THE REQUEST: Copy out every line of the data below, substituting "collected by" for each occurrence of "collectors". Leave the rest unchanged.

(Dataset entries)
========================================

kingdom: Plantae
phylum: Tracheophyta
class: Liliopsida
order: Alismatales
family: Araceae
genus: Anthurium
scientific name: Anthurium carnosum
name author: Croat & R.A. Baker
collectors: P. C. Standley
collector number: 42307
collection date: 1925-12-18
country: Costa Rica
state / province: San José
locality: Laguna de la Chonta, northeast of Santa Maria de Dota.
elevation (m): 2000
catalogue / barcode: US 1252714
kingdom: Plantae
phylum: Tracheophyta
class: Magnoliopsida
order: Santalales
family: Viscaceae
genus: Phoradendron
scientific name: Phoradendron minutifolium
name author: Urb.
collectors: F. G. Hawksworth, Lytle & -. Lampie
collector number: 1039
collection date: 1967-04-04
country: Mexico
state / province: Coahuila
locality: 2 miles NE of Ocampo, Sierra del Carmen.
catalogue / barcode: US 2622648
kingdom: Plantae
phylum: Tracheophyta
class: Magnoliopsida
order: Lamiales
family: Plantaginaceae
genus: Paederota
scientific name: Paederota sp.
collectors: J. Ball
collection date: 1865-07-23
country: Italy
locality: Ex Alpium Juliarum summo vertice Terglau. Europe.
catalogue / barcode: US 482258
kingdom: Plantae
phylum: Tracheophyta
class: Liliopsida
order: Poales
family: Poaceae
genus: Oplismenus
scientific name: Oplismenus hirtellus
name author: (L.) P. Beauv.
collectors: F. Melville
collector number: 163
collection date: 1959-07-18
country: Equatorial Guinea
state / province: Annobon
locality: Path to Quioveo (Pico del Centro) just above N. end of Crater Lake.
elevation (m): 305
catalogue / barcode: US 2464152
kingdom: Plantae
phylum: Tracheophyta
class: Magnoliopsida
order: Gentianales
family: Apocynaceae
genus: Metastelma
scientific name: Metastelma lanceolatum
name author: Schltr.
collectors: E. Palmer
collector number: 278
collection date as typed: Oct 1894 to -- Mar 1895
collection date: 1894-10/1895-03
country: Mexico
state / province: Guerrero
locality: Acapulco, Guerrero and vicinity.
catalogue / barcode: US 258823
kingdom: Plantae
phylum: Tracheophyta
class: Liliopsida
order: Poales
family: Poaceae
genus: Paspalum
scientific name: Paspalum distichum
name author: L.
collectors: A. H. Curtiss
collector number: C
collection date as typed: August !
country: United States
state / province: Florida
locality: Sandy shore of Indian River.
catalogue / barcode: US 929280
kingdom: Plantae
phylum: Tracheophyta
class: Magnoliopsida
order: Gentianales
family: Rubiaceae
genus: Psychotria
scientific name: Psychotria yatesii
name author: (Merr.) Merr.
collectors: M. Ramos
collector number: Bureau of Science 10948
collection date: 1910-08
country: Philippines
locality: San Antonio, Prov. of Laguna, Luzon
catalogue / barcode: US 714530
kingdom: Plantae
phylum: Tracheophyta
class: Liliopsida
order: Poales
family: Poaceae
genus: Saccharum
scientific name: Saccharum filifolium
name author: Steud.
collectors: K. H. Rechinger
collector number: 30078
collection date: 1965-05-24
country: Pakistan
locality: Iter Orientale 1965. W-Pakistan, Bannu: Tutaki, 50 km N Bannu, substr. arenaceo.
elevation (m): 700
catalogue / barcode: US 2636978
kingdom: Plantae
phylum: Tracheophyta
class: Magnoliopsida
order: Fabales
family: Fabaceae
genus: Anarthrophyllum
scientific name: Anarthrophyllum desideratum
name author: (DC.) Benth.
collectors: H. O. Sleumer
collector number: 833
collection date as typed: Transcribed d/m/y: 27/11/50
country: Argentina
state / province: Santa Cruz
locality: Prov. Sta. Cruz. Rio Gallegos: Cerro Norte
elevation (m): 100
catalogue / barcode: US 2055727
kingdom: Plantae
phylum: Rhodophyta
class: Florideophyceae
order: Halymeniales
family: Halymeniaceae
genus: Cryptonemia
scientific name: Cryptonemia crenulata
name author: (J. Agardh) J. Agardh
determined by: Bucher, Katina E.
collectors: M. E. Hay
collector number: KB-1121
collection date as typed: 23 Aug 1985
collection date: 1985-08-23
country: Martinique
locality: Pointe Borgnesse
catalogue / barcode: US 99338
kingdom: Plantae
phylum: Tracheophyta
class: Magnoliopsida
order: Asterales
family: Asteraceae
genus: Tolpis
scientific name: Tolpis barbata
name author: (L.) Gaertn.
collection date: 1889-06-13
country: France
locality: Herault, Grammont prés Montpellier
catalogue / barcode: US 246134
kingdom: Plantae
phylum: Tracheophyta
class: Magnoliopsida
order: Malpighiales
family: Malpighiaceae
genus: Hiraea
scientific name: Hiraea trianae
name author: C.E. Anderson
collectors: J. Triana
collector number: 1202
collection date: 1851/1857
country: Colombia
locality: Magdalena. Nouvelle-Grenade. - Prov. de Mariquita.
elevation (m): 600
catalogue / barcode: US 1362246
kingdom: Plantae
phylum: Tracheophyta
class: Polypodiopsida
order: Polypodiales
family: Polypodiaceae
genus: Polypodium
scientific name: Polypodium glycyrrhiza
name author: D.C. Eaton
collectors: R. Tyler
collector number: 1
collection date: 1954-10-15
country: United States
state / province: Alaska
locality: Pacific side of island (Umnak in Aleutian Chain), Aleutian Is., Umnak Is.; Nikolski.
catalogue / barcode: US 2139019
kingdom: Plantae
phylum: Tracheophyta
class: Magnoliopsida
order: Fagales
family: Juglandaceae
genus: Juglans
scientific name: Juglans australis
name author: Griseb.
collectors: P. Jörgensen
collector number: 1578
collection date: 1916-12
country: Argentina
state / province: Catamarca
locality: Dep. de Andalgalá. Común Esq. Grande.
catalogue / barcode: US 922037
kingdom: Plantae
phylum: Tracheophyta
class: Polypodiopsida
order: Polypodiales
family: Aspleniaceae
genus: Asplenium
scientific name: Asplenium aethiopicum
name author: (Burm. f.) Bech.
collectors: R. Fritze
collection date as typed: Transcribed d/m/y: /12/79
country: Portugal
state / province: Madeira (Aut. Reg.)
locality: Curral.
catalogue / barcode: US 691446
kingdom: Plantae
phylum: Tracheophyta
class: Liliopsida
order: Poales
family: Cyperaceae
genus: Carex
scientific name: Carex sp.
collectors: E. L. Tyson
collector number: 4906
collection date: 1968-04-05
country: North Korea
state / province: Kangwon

========================================

SOLUTION FOR THIS TASK:
kingdom: Plantae
phylum: Tracheophyta
class: Liliopsida
order: Alismatales
family: Araceae
genus: Anthurium
scientific name: Anthurium carnosum
name author: Croat & R.A. Baker
collected by: P. C. Standley
collector number: 42307
collection date: 1925-12-18
country: Costa Rica
state / province: San José
locality: Laguna de la Chonta, northeast of Santa Maria de Dota.
elevation (m): 2000
catalogue / barcode: US 1252714
kingdom: Plantae
phylum: Tracheophyta
class: Magnoliopsida
order: Santalales
family: Viscaceae
genus: Phoradendron
scientific name: Phoradendron minutifolium
name author: Urb.
collected by: F. G. Hawksworth, Lytle & -. Lampie
collector number: 1039
collection date: 1967-04-04
country: Mexico
state / province: Coahuila
locality: 2 miles NE of Ocampo, Sierra del Carmen.
catalogue / barcode: US 2622648
kingdom: Plantae
phylum: Tracheophyta
class: Magnoliopsida
order: Lamiales
family: Plantaginaceae
genus: Paederota
scientific name: Paederota sp.
collected by: J. Ball
collection date: 1865-07-23
country: Italy
locality: Ex Alpium Juliarum summo vertice Terglau. Europe.
catalogue / barcode: US 482258
kingdom: Plantae
phylum: Tracheophyta
class: Liliopsida
order: Poales
family: Poaceae
genus: Oplismenus
scientific name: Oplismenus hirtellus
name author: (L.) P. Beauv.
collected by: F. Melville
collector number: 163
collection date: 1959-07-18
country: Equatorial Guinea
state / province: Annobon
locality: Path to Quioveo (Pico del Centro) just above N. end of Crater Lake.
elevation (m): 305
catalogue / barcode: US 2464152
kingdom: Plantae
phylum: Tracheophyta
class: Magnoliopsida
order: Gentianales
family: Apocynaceae
genus: Metastelma
scientific name: Metastelma lanceolatum
name author: Schltr.
collected by: E. Palmer
collector number: 278
collection date as typed: Oct 1894 to -- Mar 1895
collection date: 1894-10/1895-03
country: Mexico
state / province: Guerrero
locality: Acapulco, Guerrero and vicinity.
catalogue / barcode: US 258823
kingdom: Plantae
phylum: Tracheophyta
class: Liliopsida
order: Poales
family: Poaceae
genus: Paspalum
scientific name: Paspalum distichum
name author: L.
collected by: A. H. Curtiss
collector number: C
collection date as typed: August !
country: United States
state / province: Florida
locality: Sandy shore of Indian River.
catalogue / barcode: US 929280
kingdom: Plantae
phylum: Tracheophyta
class: Magnoliopsida
order: Gentianales
family: Rubiaceae
genus: Psychotria
scientific name: Psychotria yatesii
name author: (Merr.) Merr.
collected by: M. Ramos
collector number: Bureau of Science 10948
collection date: 1910-08
country: Philippines
locality: San Antonio, Prov. of Laguna, Luzon
catalogue / barcode: US 714530
kingdom: Plantae
phylum: Tracheophyta
class: Liliopsida
order: Poales
family: Poaceae
genus: Saccharum
scientific name: Saccharum filifolium
name author: Steud.
collected by: K. H. Rechinger
collector number: 30078
collection date: 1965-05-24
country: Pakistan
locality: Iter Orientale 1965. W-Pakistan, Bannu: Tutaki, 50 km N Bannu, substr. arenaceo.
elevation (m): 700
catalogue / barcode: US 2636978
kingdom: Plantae
phylum: Tracheophyta
class: Magnoliopsida
order: Fabales
family: Fabaceae
genus: Anarthrophyllum
scientific name: Anarthrophyllum desideratum
name author: (DC.) Benth.
collected by: H. O. Sleumer
collector number: 833
collection date as typed: Transcribed d/m/y: 27/11/50
country: Argentina
state / province: Santa Cruz
locality: Prov. Sta. Cruz. Rio Gallegos: Cerro Norte
elevation (m): 100
catalogue / barcode: US 2055727
kingdom: Plantae
phylum: Rhodophyta
class: Florideophyceae
order: Halymeniales
family: Halymeniaceae
genus: Cryptonemia
scientific name: Cryptonemia crenulata
name author: (J. Agardh) J. Agardh
determined by: Bucher, Katina E.
collected by: M. E. Hay
collector number: KB-1121
collection date as typed: 23 Aug 1985
collection date: 1985-08-23
country: Martinique
locality: Pointe Borgnesse
catalogue / barcode: US 99338
kingdom: Plantae
phylum: Tracheophyta
class: Magnoliopsida
order: Asterales
family: Asteraceae
genus: Tolpis
scientific name: Tolpis barbata
name author: (L.) Gaertn.
collection date: 1889-06-13
country: France
locality: Herault, Grammont prés Montpellier
catalogue / barcode: US 246134
kingdom: Plantae
phylum: Tracheophyta
class: Magnoliopsida
order: Malpighiales
family: Malpighiaceae
genus: Hiraea
scientific name: Hiraea trianae
name author: C.E. Anderson
collected by: J. Triana
collector number: 1202
collection date: 1851/1857
country: Colombia
locality: Magdalena. Nouvelle-Grenade. - Prov. de Mariquita.
elevation (m): 600
catalogue / barcode: US 1362246
kingdom: Plantae
phylum: Tracheophyta
class: Polypodiopsida
order: Polypodiales
family: Polypodiaceae
genus: Polypodium
scientific name: Polypodium glycyrrhiza
name author: D.C. Eaton
collected by: R. Tyler
collector number: 1
collection date: 1954-10-15
country: United States
state / province: Alaska
locality: Pacific side of island (Umnak in Aleutian Chain), Aleutian Is., Umnak Is.; Nikolski.
catalogue / barcode: US 2139019
kingdom: Plantae
phylum: Tracheophyta
class: Magnoliopsida
order: Fagales
family: Juglandaceae
genus: Juglans
scientific name: Juglans australis
name author: Griseb.
collected by: P. Jörgensen
collector number: 1578
collection date: 1916-12
country: Argentina
state / province: Catamarca
locality: Dep. de Andalgalá. Común Esq. Grande.
catalogue / barcode: US 922037
kingdom: Plantae
phylum: Tracheophyta
class: Polypodiopsida
order: Polypodiales
family: Aspleniaceae
genus: Asplenium
scientific name: Asplenium aethiopicum
name author: (Burm. f.) Bech.
collected by: R. Fritze
collection date as typed: Transcribed d/m/y: /12/79
country: Portugal
state / province: Madeira (Aut. Reg.)
locality: Curral.
catalogue / barcode: US 691446
kingdom: Plantae
phylum: Tracheophyta
class: Liliopsida
order: Poales
family: Cyperaceae
genus: Carex
scientific name: Carex sp.
collected by: E. L. Tyson
collector number: 4906
collection date: 1968-04-05
country: North Korea
state / province: Kangwon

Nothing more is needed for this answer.